[Opening Data below section]

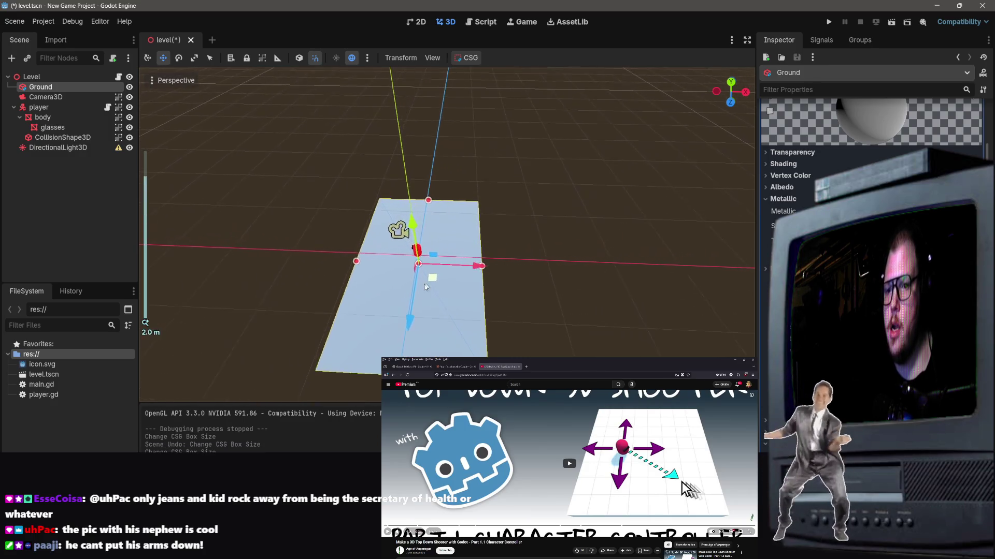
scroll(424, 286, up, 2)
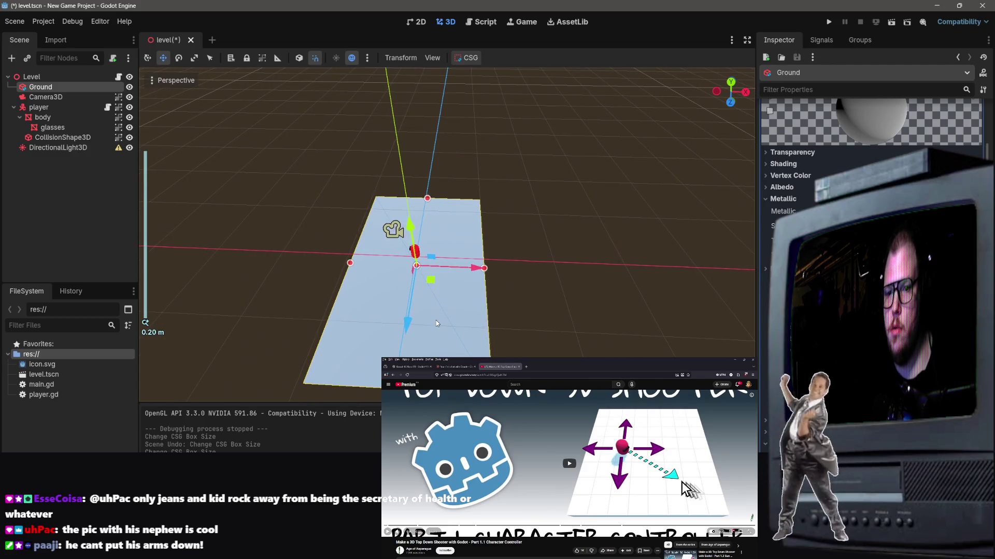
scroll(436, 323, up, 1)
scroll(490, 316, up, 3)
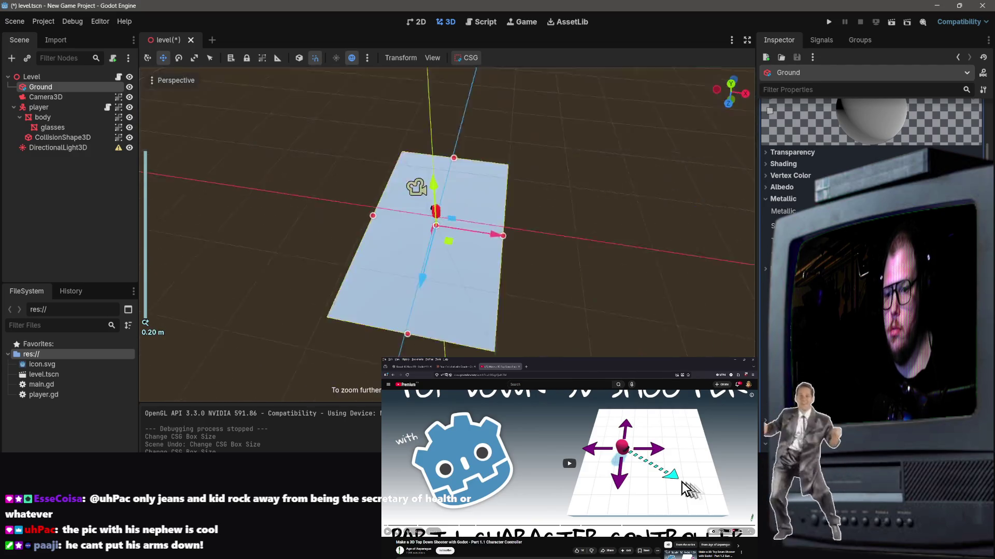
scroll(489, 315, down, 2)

[Closing Data below section]

About this task
Quote each line of the listing exactly, but leave the pictures out.

Reply
scroll(424, 286, up, 2)
scroll(436, 323, up, 1)
scroll(490, 316, up, 3)
scroll(489, 315, down, 2)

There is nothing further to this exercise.